1. “The World According to Garp”, by John Irving, 1978

This humorous yet tragic novel is a narration of the life of T.S. Garp. This begins with Garp's strange conception (his mother, a nurse during World War II sleeps with a wounded and unconscious Sergeant in order to become pregnant); moves on to Garp’s teenage years where he attends a New England boarding school and becomes interested in wrestling, writing and eventually sex – and where he meets the woman he will eventually marry. The rest of the novel concerns his adult years – in which he pursues becoming a writer and has three children. “The World According to Garp” is a good “starter-Irving” because it introduces themes that recur throughout his work, including wrestling, family, New England boarding schools, Americans in Europe, and anxiety concerning the loss of body parts (the weirdness of it all is hard to explain, except to say that it involves feminists who amputate their tongues; uni-cycling bears; and transsexual football players) and is joyously imbued with compassion for the human condition.
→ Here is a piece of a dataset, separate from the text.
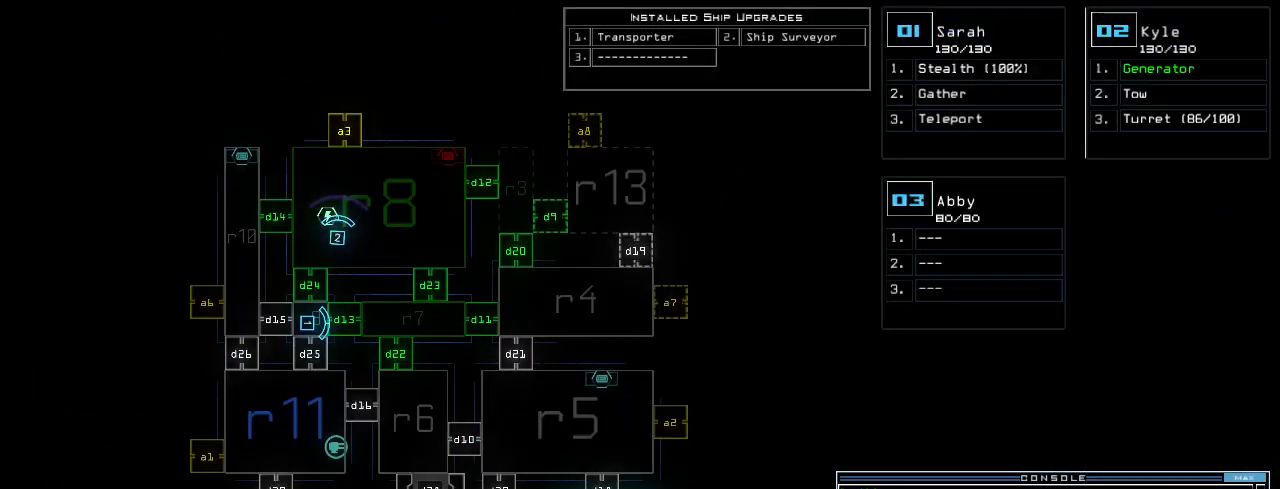
{"keys": [], "events": [[140, "t", "down"], [180, "e", "down"], [220, "l", "down"], [220, "t", "up"], [260, "e", "up"], [300, "l", "up"], [300, "space", "down"], [400, "space", "up"]]}
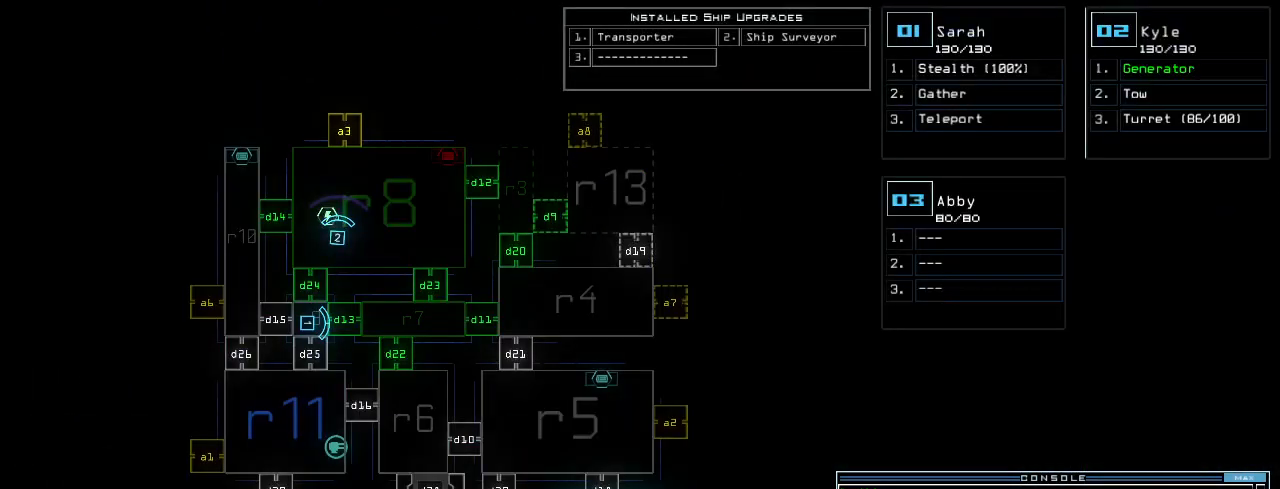
{"keys": [], "events": [[60, "r", "down"], [120, "r", "up"]]}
2. “A Prayer for Owen Meany”, by John Irving, 1989

A very small boy with a strange voice (it always sounds like he is screaming), Owen accidentally kills his best friend’s mother with a baseball and ever-after understands that he is an instrument of God. Narrated by John Wheelwright, a close friend of Owen’s during the 1950s and 1960s, this recounts various moments in Owen’s life during which John came to believe in Owen’s destiny. Strange (and often very humorous) moments include nine-year-old Owen being chosen to play the baby Jesus in a school play because he is so small (and the booming sound he makes when reprimanding his parents for attending, from his crib) – a Christman season that is ruined by Owen’s fainting when he claims that he has seen a gravestone with his own date of death carved into it. As the years go by, throughout prepatory school, Owen and John practice “The Shot”, a basketball move where John lifts Owen over his head so that he may dunk the ball (which takes on graver implications by the conclusion of “A Prayer for Owen Meany”). As he gets older, Owen becomes fixated on going to Vietnam, believing this is where is meant to serve as an instrument for God, and also to die. As the date approaches, Owen ends up placed in a fateful situation, in which he must make the choice he has spent his life preparing for. This is a life-affirming novel; wonderful in even its weirdest turnings.

3. “A Widow for One Year”, by John Irving, 1998

In this family-tale, told in three parts, the primary character is Ruth Cole. Ruth is first introduced in the summer of 1958, when, five-years-old, she walks in on her mother having sex with 16-year-old Eddie, her alcoholic father’s summer-assistant and a student at Philips Exeter Academy. The death of Ruth’s older brothers, years before she was born, has turned her mother into a semi-zombie, and Ruth is haunted by photographs of Tommy and Timmy hanging on the walls. Her father is a writer of children’s storybooks, and womanizer. Part two begins in 1990, and Ruth is now a famous writer; she is in Europe, doing research on prostitutes in Amsterdam, and she witnesses the murder of a prostitute by a client. The third segment of the novel is in 1995, and Ruth now has a small son and has literally been a widow for one year. On a trip to Paris, Ruth becomes involved in a whirlwind romance which leads to a happy marriage. By the end, through strange coincidence, certain characters from Ruth’s far-off past return, bringing the novel to a clean resolution.


Commentary: This flight is a good introduction to John Irving, particularly when read in order. “The World According to Garp” is a great entry-point into Irving’s strange, complex, often extremely funny worlds. Structurally, it is the most straightforward, and its weirdness is compacted because of this; also, themes that will recur throughout his work are present here – strange animals; limbs having lives of their own; loss of family; adultery; travel to Europe; New England and its boarding schools; problems with sex and sexuality; complex issues both family-related and ethical. “A Prayer for Owen Meany” has a slightly stranger bend, with its zealous and tiny main character, and its somewhat fractured narration; yet is still a story about the human spirit, and contains a lot of joy. “A Widow for One Year” is probably the “hardest read”…yet its story is powerful, and its experiments with Irving’s themes is great for a reader, particularly after having been introduced to them in other novels. A part of this novel has been made into an excellent movie, “The Door in the Floor.” Another candidate for a 3rd or 4th Irving novel is “The Hotel New Hampshire”, 1981; but this is such a lumbering bear of a book that unless you find that you love Irving, its wild breadth can be too much to deal with.